SharedFlow and StateFlow
Flow is typically cold, so its values are calculated on demand. However, there are cases in which we want multiple receivers to be subscribed to one source of changes. This is where we use SharedFlow, which is conceptually similar to a mailing list. We also have StateFlow, which is similar to an observable value. Let's explain them both step by step.
Let's start with MutableSharedFlow
, which is like a broadcast channel: everyone can send (emit) messages which will be received by every coroutine that is listening (collecting).
import kotlinx.coroutines.*
import kotlinx.coroutines.flow.MutableSharedFlow
suspend fun main(): Unit = coroutineScope {
val mutableSharedFlow =
MutableSharedFlow<String>(replay = 0)
// or MutableSharedFlow<String>()
launch {
mutableSharedFlow.collect {
println("#1 received $it")
}
}
launch {
mutableSharedFlow.collect {
println("#2 received $it")
}
}
delay(1000)
mutableSharedFlow.emit("Message1")
mutableSharedFlow.emit("Message2")
}
// (1 sec)
// #1 received Message1
// #2 received Message1
// #1 received Message2
// #2 received Message2
// (program never ends)
The above program never ends because the coroutineScope
is waiting for the coroutines that were started with launch
and which keep listening on MutableSharedFlow
. Apparently, MutableSharedFlow
is not closable, so the only way to fix this problem is to cancel the whole scope.
MutableSharedFlow
can also keep sending messages. If we set the replay
parameter (it defaults to 0), the defined number of last values will be kept. If a coroutine now starts observing, it will receive these values first. This cache can also be reset with resetReplayCache
.

Data provided |
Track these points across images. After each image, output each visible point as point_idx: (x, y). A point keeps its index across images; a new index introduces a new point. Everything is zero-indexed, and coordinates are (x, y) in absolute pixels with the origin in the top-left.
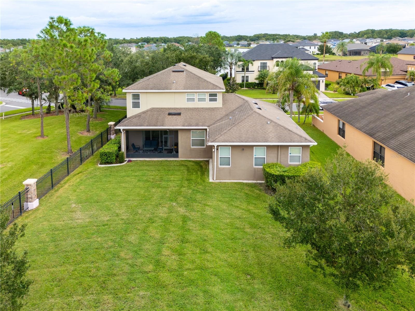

Requirement 1 | Edit the SharedFlow text from "The above program" up to and including "the whole scope.", replacing "whole" with "entire".
Requirement 2 | According to the SharedFlow text, what is SharedFlow conceptually similar to?

Task solution 1 |
The above program never ends because the coroutineScope
is waiting for the coroutines that were started with launch
and which keep listening on MutableSharedFlow
. Apparently, MutableSharedFlow
is not closable, so the only way to fix this problem is to cancel the entire scope.

Task solution 2 | A mailing list.